HC Deb 30 July 1935 vol 304 cc2559-61

Lords Amendment: In page 144, line 32, at the end, insert: (3) In framing the rules for the regulation of recruitments to posts in the postal and telegraph services, the Governor-General or person authorised by him in that behalf shall have due regard to the past association of the Anglo-Indian community with the said services, and particularly to the specific class, character and numerical percentages of the posts previously held in the said services by members of the said community and to the remuneration attaching to such posts.

7.9 p.m.


I beg to move, as an Amendment to the Lords Amendment, in line 2, after "the," to insert "Customs."

After all the discussion that has taken place on the former Clause, I will move this Amendment in a few words. The posts to be given to Anglo-Indians are referred to as posts in the central services, railways, posts and telegraphs. But among these services one of the most important is the Customs. In another place a question was asked on that subject, and it appeared that there was no desire to make a distinction between Customs and railways and posts and telegraphs, and the Amendment I propose to the Lords Amendment, which I hope the Government will accept, is simply to insert the word "Customs."

7.10 p.m.

Viscount WOLMER

I hope very much that the Government will be able to accept my hon. Friend's Amendment. He will correct me if I am wrong, but I have always understood that the Anglo-Indian community had the same tradition and record in regard to Customs as they had with regard to posts and telegraphs and railways, and that if it is right for this Parliament to enjoin on the Governor-General to have special regard to their association with the railways, posts and telegraphs, it is equally right to enjoin on him to have the same regard for their association with the Customs. If we leave out the Customs from this category, we shall be doing the Anglo-Indian community a positive disservice, because it is a very well-known maxim in drafting that if you mention one subject in a certain connection and omit to mention another subject in that same connection, what you have omitted has been deliberately omitted. That is a very familiar point to all of us who have had any experience of drafting Bills or Amendments.
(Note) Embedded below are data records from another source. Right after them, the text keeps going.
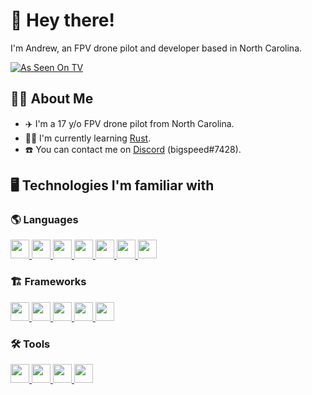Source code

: # 👋 **Hey there!**

I'm Andrew, an FPV drone pilot and developer based in North Carolina.

 [![As Seen On TV](https://forthebadge.com/images/badges/as-seen-on-tv.svg)](https://www.youtube.com/watch?v=7UJhRN95log)

## 🧑‍💻 **About Me**
 - ✈️ I'm a 17 y/o FPV drone pilot from North Carolina.
 - 🧑‍🎓 I'm currently learning [Rust](https://rust-lang.org).
 - ☎️ You can contact me on [Discord](https://discord.com/users/277822562116042753) (bigspeed#7428).

## 🖥️ **Technologies I'm familiar with**
### 🌎 **Languages**
<p>
  <a href="https://mdn.io">
    <img src="https://cdn.jsdelivr.net/gh/devicons/devicon/icons/javascript/javascript-original.svg" width="30" height="30">
  </a>
  <a href="https://www.typescriptlang.org">
    <img src="https://cdn.jsdelivr.net/gh/devicons/devicon/icons/typescript/typescript-original.svg" width="30" height="30">
  </a>
  <a href="https://rust-lang.org">
    <img src="https://cdn.jsdelivr.net/gh/devicons/devicon/icons/rust/rust-plain.svg" width="30" height="30">
  </a>
  <a href="https://developer.mozilla.org/en-US/docs/Web/HTML">
    <img src="https://cdn.jsdelivr.net/gh/devicons/devicon/icons/html5/html5-original.svg" width="30" height="30">
  </a>
  <a href="https://developer.mozilla.org/en-US/docs/Web/CSS">
    <img src="https://cdn.jsdelivr.net/gh/devicons/devicon/icons/css3/css3-original.svg" width="30" height="30">
  </a>
  <a href="https://swift.org">
    <img src="https://cdn.jsdelivr.net/gh/devicons/devicon/icons/swift/swift-original.svg" width="30" height="30">
  </a>
  <a href="https://python.org">
    <img src="https://cdn.jsdelivr.net/gh/devicons/devicon/icons/python/python-original.svg" width="30" height="30">
  </a>
</p>

### 🏗️ **Frameworks**
<p>
  <a href="https://nodejs.org">
    <img src="https://cdn.jsdelivr.net/gh/devicons/devicon/icons/nodejs/nodejs-original.svg" width="30" height="30">
  </a>
  <a href="https://nextjs.org">
    <img src="https://cdn.jsdelivr.net/gh/devicons/devicon/icons/nextjs/nextjs-line.svg" width="30" height="30">
  </a>
  <a href="https://svelte.dev">
    <img src="https://cdn.jsdelivr.net/gh/devicons/devicon/icons/svelte/svelte-original.svg" width="30" height="30">
  </a>
  <a href="https://gatsbyjs.com">
    <img src="https://cdn.jsdelivr.net/gh/devicons/devicon/icons/gatsby/gatsby-original.svg" width="30" height="30">
  </a>
  <a href="https://reactjs.org">
    <img src="https://cdn.jsdelivr.net/gh/devicons/devicon/icons/react/react-original.svg" width="30" height="30">
  </a>
</p>

### 🛠️ **Tools**
<p>
  <a href="https://git-scm.org">
    <img src="https://cdn.jsdelivr.net/gh/devicons/devicon/icons/git/git-original.svg" width="30" height="30">
  </a>
  <a href="https://figma.com">
    <img src="https://cdn.jsdelivr.net/gh/devicons/devicon/icons/figma/figma-original.svg" width="30" height="30">
  </a>
  <a href="https://postgresql.org">
    <img src="https://cdn.jsdelivr.net/gh/devicons/devicon/icons/postgresql/postgresql-original.svg" width="30" height="30">
  </a>
  <a href="https://docker.com">
    <img src="https://cdn.jsdelivr.net/gh/devicons/devicon/icons/docker/docker-plain.svg" width="30" height="30">
  </a>
</p>
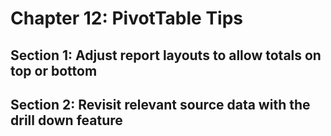 # Chapter 12: PivotTable Tips

## Section 1: Adjust report layouts to allow totals on top or bottom

## Section 2: Revisit relevant source data with the drill down feature
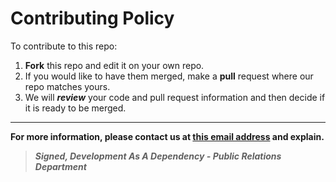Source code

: # Contributing Policy
To contribute to this repo:
1. **Fork** this repo and edit it on your own repo. 
2. If you would like to have them merged, make a **pull** request where our repo matches yours.
3. We will ***review*** your code and pull request information and then decide if it is ready to be merged.
---
**For more information, please contact us at [this email address](mailto:hello@daad.wtf) and explain.**

>***Signed, Development As A Dependency - Public Relations Department***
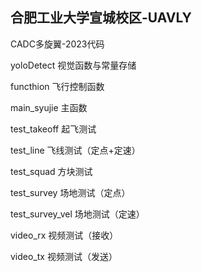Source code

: ## 合肥工业大学宣城校区-UAVLY

CADC多旋翼-2023代码

yoloDetect      视觉函数与常量存储

functhion       飞行控制函数



main_syujie     主函数



test_takeoff    起飞测试

test_line       飞线测试（定点+定速）

test_squad      方块测试

test_survey     场地测试（定点）

test_survey_vel 场地测试（定速）



video_rx        视频测试（接收）

video_tx        视频测试（发送）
If Parliament had not touched this subject, it could have been argued in the future that the Anglo-Indians would have had exactly the same claim to consideration in regard to their position in the railways, the posts, the telegraphs, and the Customs, but after what has happened it seems to me that unless we put in Customs into this Amendment, it will be clear that Parliament drew a distinction between the claims that the Anglo-Indians have in regard to the railways, posts and telegraphs, and the claims they have in regard to the Customs. I therefore hope very much that the Government would be able to accept my hon. Friend's Amendment.

7.12 p.m.


I am very glad to accept this Amendment on behalf of the Government. Originally I think it fell out through some drafting or typing error, because we never intended that this concession should not also be made to the Customs.

Amendment to Lords Amendment agreed to.

Subsequent Lords Amendments page 147, line 42, agreed to.